The Monitoring Committee of PACE and the German Institute for International Affairs and Security organized discussions over frozen conflicts (Nagorno-Karabakh, Trans-Dniester, Georgian-Abkhazian, and Georgian-Ossetian) in Berlin on 5 to 6 November.
The conflict between the two South Caucasus countries appeared in 1988 due to Armenian territorial claims against Azerbaijan. Armenia has occupied 20% of the Azerbaijani lands including the Nagorno-Karabakh region and its seven surrounding districts. Since 1992 to the present time, these territories have been under Armenian occupation. In 1994, Azerbaijan and Armenia signed a cease-fire agreement at which time the active hostilities ended. The Co-Chairs of the OSCE Minsk Group ( Russia, France and USA) are holding peaceful negotiations.
In January 2005 the PACE passed a resolution on Nagorno-Karabakh. The resolution says that Armenia has occupied Azerbaijani territories. The PACE established a Committee headed by British Parliamentarian, Lord Russell Johnson, to observe the implementation of the resolution.

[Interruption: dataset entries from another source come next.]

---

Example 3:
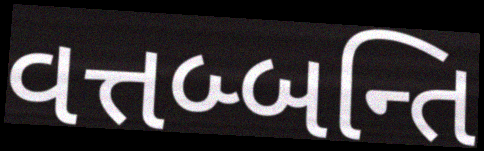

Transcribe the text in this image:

વત્તબ્બન્તિ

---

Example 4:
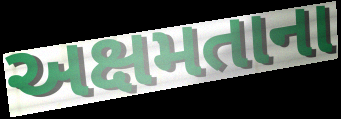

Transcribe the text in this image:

અક્ષમતાના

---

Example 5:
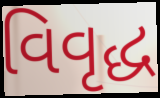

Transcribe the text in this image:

વિવૃદ્ધ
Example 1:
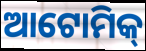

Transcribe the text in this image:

ଆଟୋମିକ୍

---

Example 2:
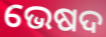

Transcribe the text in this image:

ଭେଷଦ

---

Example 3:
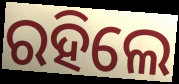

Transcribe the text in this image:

ରହିଲେ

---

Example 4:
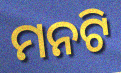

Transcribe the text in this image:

ମନଟି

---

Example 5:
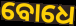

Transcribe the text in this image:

ବୋଧେ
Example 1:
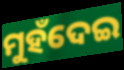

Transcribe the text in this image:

ମୁହଁଦେଇ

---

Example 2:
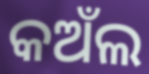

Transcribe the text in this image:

କଅଁଲ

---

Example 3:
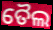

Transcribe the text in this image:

ତୈଲ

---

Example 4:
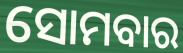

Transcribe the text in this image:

ସୋମବାର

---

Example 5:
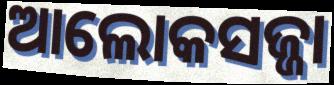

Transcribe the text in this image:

ଆଲୋକସଜ୍ଜା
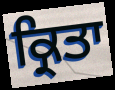
ਕ੍ਰਿਤਾ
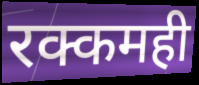
रक्कमही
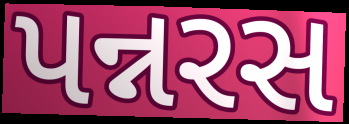
પન્નરસ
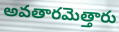
అవతారమెత్తారు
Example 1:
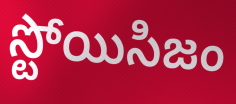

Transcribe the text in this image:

స్టోయిసిజం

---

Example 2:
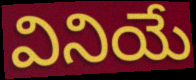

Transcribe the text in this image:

వినియే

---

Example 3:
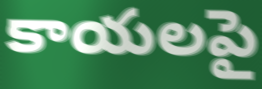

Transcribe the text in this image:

కాయలపై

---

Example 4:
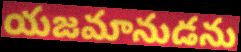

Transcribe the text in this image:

యజమానుడను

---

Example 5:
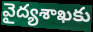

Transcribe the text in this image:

వైద్యశాఖకు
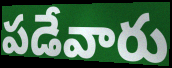
పడేవారు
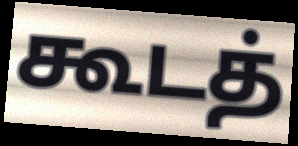
கூடத்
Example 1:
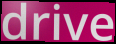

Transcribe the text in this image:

drive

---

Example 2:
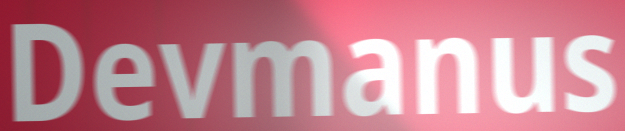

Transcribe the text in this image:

Devmanus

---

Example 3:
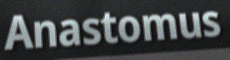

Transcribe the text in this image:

Anastomus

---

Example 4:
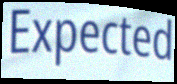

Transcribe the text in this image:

Expected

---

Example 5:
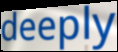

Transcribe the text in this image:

deeply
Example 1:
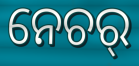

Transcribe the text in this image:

ନେଚର୍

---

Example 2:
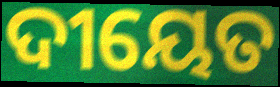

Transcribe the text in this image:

ଦୀୟେତ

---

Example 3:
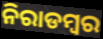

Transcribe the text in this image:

ନିରାଡମ୍ବର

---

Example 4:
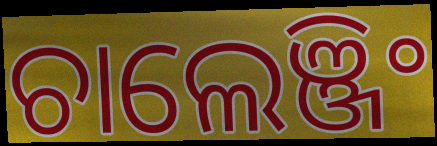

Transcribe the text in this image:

ଚାଲେଞ୍ଜିଂ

According to the Azerbaijani MP, the status of the Armenian community of Nagorno-Karabakh was determined in the mandate of the OSCE Minsk Group after 1992. According to mandate, conflicting sides are Azerbaijan and Armenia and the interested sides - Armenian and Azerbaijani communities of Nagorno-Karabakh.
According to Orujov, the talks in this format are possible. "However, it is unacceptable to present the Armenians of Nagorno-Karabakh as the conflicting side or international entity," he said.
According to Orujov, at the beginning of 90s, the right of national self-declaration was the most serious ground for all separatists to raise riot and they used it for long. "However, as a result it became clear that the people may have the right of self-declaration. However, they are not people, but ethnic group as part of self-declared republic. They already prepare new ideologies and in its turn, it means exploitation of topic of democracy, i.e. they carry out their separatist policy under screen of democracy," he said.
He considers that the service of the separatists presents serious threats for the development of the democracy.